Written task =>
Copy exactly the stretch of data below from the line with "<div>Mua 12kg</div>" through the line with "<div>35.000/1kg</div>", including both of those lines.

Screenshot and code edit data
-*-
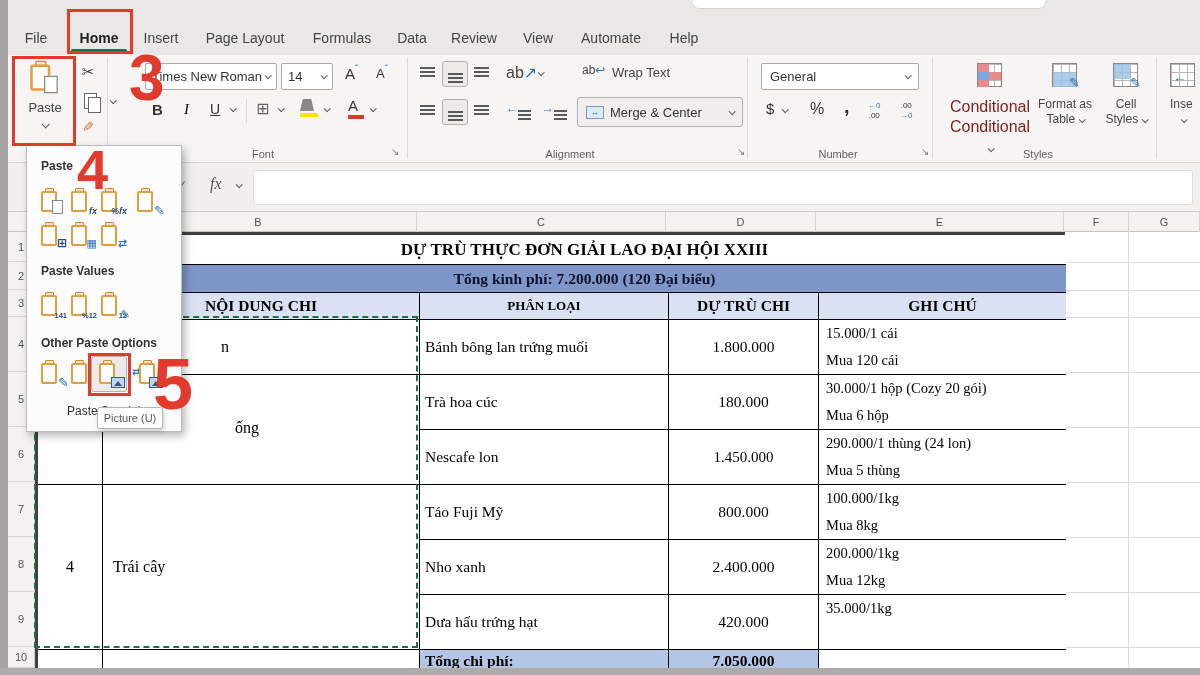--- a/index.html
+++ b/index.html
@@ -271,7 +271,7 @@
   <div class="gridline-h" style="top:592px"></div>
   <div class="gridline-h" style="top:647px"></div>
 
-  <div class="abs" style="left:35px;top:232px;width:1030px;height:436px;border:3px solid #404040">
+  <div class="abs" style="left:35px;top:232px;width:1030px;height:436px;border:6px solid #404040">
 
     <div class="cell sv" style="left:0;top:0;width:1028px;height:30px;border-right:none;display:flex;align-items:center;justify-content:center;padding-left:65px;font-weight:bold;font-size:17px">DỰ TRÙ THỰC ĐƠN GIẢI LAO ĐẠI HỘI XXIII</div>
-*-
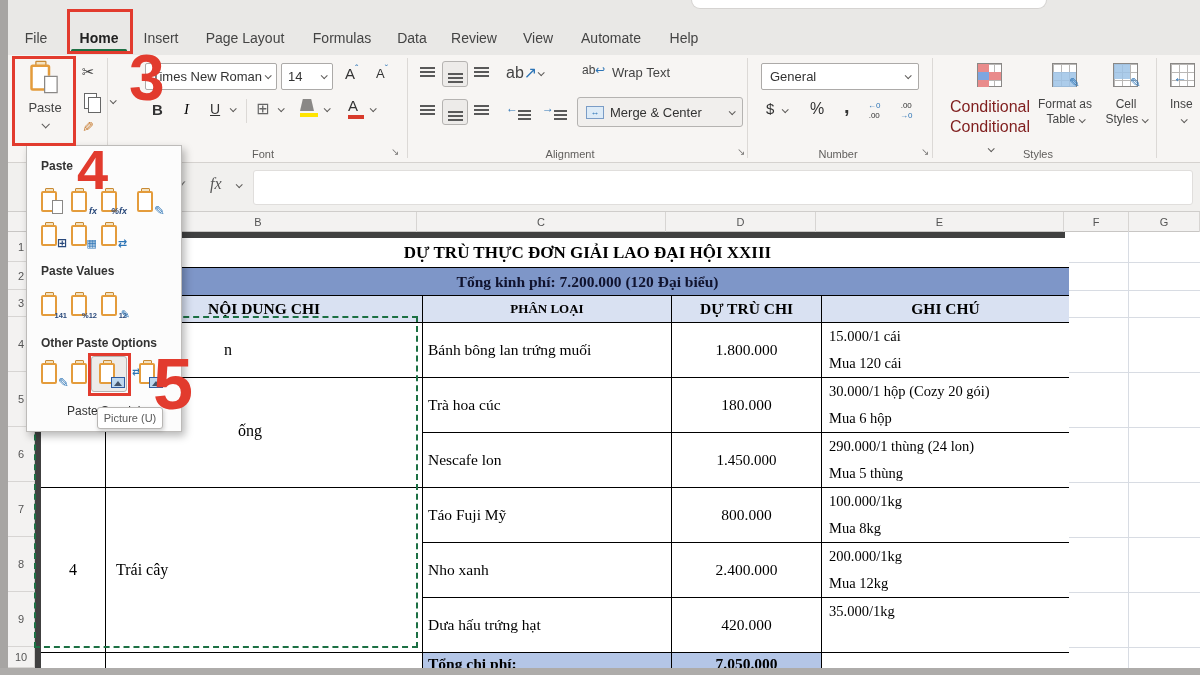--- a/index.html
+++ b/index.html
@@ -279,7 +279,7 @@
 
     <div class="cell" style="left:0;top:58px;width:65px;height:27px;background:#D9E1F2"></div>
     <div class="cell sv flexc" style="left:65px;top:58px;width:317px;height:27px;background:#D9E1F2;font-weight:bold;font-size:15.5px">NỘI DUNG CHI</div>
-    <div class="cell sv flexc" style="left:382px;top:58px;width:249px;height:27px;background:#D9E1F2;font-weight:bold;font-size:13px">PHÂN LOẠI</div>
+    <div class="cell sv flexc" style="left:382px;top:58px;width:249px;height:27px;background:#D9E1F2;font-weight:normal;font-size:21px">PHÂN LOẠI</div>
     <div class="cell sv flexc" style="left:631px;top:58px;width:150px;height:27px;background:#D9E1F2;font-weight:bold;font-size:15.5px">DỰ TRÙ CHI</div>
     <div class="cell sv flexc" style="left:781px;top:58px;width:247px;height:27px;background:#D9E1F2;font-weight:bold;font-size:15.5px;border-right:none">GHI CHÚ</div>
-*-
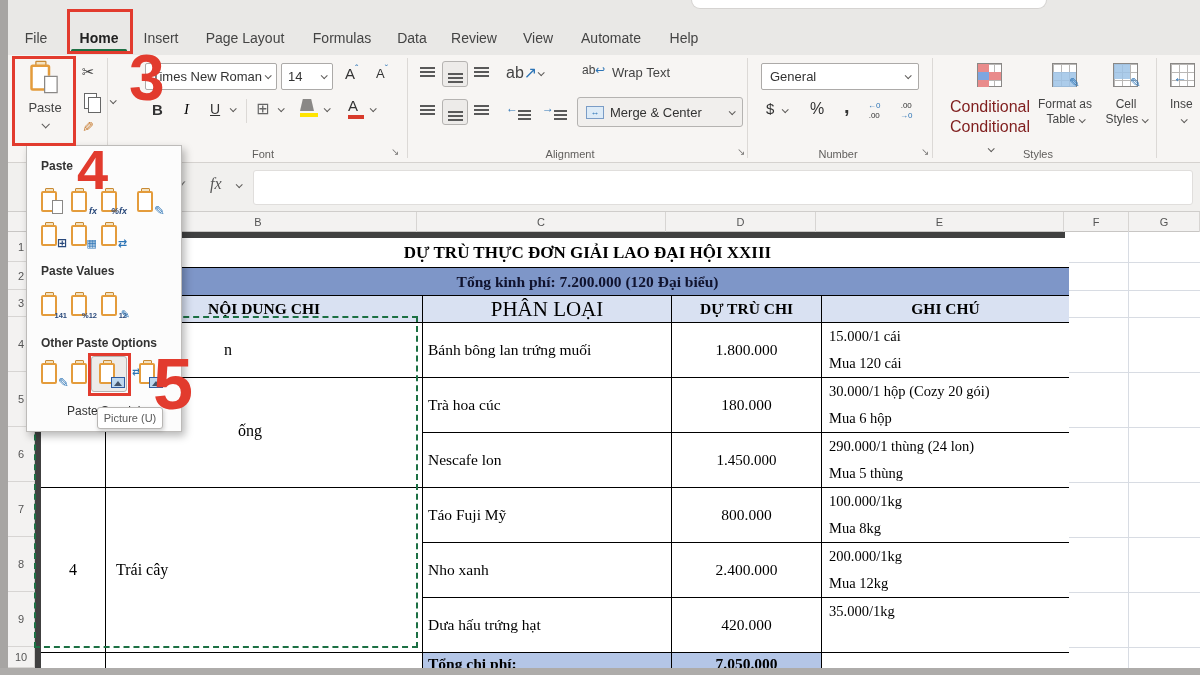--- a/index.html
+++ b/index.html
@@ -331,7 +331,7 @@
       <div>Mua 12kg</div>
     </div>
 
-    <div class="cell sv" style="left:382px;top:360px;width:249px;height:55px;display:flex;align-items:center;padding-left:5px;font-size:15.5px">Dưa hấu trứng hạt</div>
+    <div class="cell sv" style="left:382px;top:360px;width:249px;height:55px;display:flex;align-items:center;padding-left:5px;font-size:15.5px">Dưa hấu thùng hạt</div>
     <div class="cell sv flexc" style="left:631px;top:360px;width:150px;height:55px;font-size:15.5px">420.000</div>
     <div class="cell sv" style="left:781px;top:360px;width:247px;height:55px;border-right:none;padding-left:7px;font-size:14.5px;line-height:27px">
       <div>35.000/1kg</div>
-*-
Task response =>
       <div>Mua 12kg</div>
     </div>
 
-    <div class="cell sv" style="left:382px;top:360px;width:249px;height:55px;display:flex;align-items:center;padding-left:5px;font-size:15.5px">Dưa hấu trứng hạt</div>
+    <div class="cell sv" style="left:382px;top:360px;width:249px;height:55px;display:flex;align-items:center;padding-left:5px;font-size:15.5px">Dưa hấu thùng hạt</div>
     <div class="cell sv flexc" style="left:631px;top:360px;width:150px;height:55px;font-size:15.5px">420.000</div>
     <div class="cell sv" style="left:781px;top:360px;width:247px;height:55px;border-right:none;padding-left:7px;font-size:14.5px;line-height:27px">
       <div>35.000/1kg</div>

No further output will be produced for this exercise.